[Exercise instructions] A word-for-word reproduction of the data below is needed, with no pictures in it.

[Dataset content]
*** Block opens ***

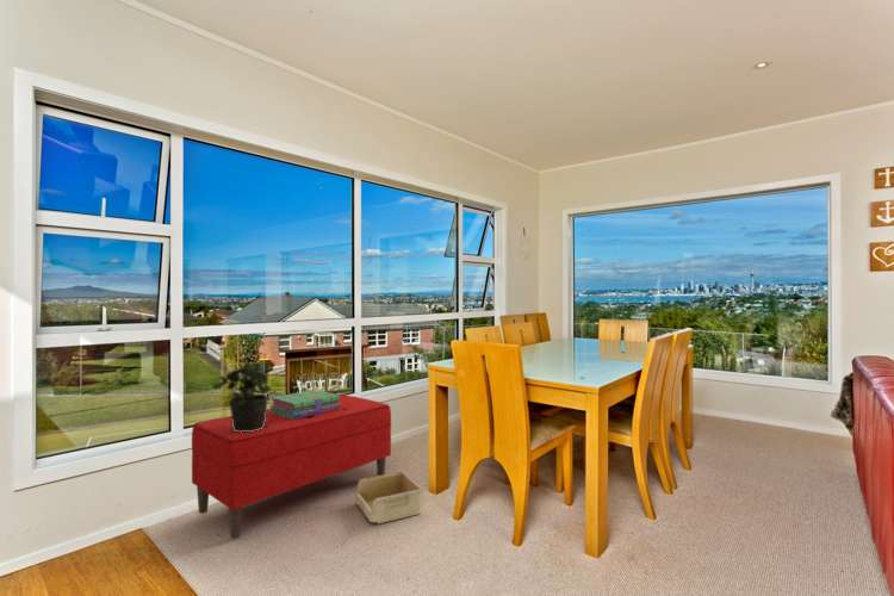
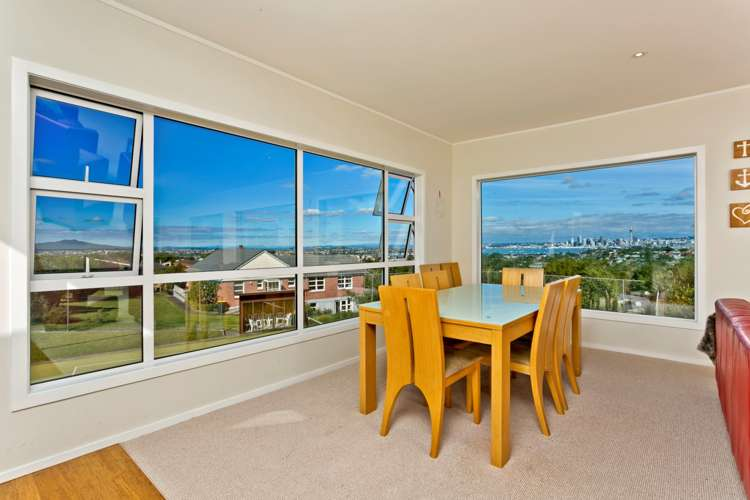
- storage bin [355,471,423,524]
- potted plant [211,360,272,433]
- bench [191,393,392,539]
- stack of books [269,389,341,420]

*** Block closes ***

[Solved exercise]
- storage bin [355,471,423,524]
- potted plant [211,360,272,433]
- bench [191,393,392,539]
- stack of books [269,389,341,420]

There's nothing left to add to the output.